• Exercise task A:
Answer these from the passage on the Institut Français, one per line:
(i) In what year was the organization started, and by which ministry?
(ii) Who is the Secretary General?
(iii) Which fund does the organization manage in partnership with the National Center of Cinematography and the moving image?

• Passage shown:
- - - - - - -

The Institut Français (French capitalization, Institut français; "French institute") is a French public industrial and commercial organization (EPIC). Started in 1907 by the Ministry of Foreign Affairs for promoting French, francophone as well as local cultures around the world, in 2011 it replaced the CulturesFrance project as the umbrella for all French cultural outreach projects, with an expanded scope of work and increased resources (Decree No. 2010-1695 of 30 December 2010, in response to the law relating to the external scope of the State adopted on 12 July 2010).

Chaired by interim by its general director Erol Ok, who is assisted by Clément Bodeur-Cremieux, Secretary General, the French Institute works closely with the French cultural network abroad consisting of more than 150 branches and nearly 1000 branches of the Alliance française around the world. The process of incorporating the cultural networks of a dozen diplomatic missions has been conducted from January 2011 to 2014 as an experiment: Cambodia, Chile, Denmark, United Arab Emirates (UAE), Georgia, Ghana, India, Kuwait, UK, Senegal, Serbia, Singapore and Syria (suspended due to the political situation in Syria.)

The government has entrusted the Institut Français with promoting French culture abroad through artistic exchanges: performing arts, visual arts, architecture, the worldwide diffusion of French books, film, technology and ideas. Accordingly, the institute has developed a new scientific program for the dissemination of culture.

The Institut Français welcomes foreign cultural missions through the organization of "seasons" or festivals and cooperation with the countries of the south, including ensuring the management of the funds of "Fonds Sud Cinema" in partnership with the National Center of Cinematography and the moving image.

It also provides training for newly formed missions and professionalization of staff of the international French cultural network.

History of French cultural institutes and centers 

The first French institute, the Institut français de Florence, was established in 1907 in Florence by Julien Luchaire, with the help of the Faculty of Arts of Grenoble, followed by others would play an important role in the creation of deep cultural ties between France and other country.

- - - - - - -

• Records provided:
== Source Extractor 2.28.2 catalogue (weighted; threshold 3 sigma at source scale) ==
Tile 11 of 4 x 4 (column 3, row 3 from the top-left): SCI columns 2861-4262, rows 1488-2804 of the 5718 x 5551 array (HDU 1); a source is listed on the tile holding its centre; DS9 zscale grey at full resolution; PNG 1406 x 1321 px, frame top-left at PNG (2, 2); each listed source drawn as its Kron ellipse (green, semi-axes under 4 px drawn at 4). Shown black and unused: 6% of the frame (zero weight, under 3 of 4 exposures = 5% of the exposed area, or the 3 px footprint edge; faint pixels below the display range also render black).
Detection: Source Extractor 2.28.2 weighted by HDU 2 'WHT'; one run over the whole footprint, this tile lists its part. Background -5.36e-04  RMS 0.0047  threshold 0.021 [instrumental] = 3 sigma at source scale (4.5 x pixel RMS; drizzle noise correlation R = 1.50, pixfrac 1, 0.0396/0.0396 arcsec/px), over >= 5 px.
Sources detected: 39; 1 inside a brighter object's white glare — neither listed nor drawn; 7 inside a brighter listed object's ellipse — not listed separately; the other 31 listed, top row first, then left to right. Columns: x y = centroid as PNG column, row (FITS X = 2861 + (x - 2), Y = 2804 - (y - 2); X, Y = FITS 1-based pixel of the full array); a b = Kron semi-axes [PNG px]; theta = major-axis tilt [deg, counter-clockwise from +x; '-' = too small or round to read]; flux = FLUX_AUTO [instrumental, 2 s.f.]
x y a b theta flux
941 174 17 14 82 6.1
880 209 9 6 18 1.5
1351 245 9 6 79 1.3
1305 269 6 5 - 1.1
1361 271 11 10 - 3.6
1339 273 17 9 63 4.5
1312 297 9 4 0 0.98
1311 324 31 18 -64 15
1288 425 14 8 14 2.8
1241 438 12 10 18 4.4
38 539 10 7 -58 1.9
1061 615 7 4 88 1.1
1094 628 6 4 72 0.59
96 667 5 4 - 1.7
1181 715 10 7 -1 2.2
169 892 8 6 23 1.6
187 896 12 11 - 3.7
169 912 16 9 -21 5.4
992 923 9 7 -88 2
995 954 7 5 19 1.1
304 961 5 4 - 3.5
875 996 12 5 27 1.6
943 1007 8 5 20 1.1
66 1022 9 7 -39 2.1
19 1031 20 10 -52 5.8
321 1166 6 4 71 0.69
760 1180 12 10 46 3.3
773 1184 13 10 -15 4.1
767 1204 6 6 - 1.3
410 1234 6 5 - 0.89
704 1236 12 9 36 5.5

- - - - - - -

• Exercise task B:
Identify every line of the listing that contains the word "threshold".

• Exercise solution A:
(i) 1907, by the Ministry of Foreign Affairs
(ii) Clément Bodeur-Cremieux
(iii) "Fonds Sud Cinema"

• Exercise solution B:
== Source Extractor 2.28.2 catalogue (weighted; threshold 3 sigma at source scale) ==
Detection: Source Extractor 2.28.2 weighted by HDU 2 'WHT'; one run over the whole footprint, this tile lists its part. Background -5.36e-04  RMS 0.0047  threshold 0.021 [instrumental] = 3 sigma at source scale (4.5 x pixel RMS; drizzle noise correlation R = 1.50, pixfrac 1, 0.0396/0.0396 arcsec/px), over >= 5 px.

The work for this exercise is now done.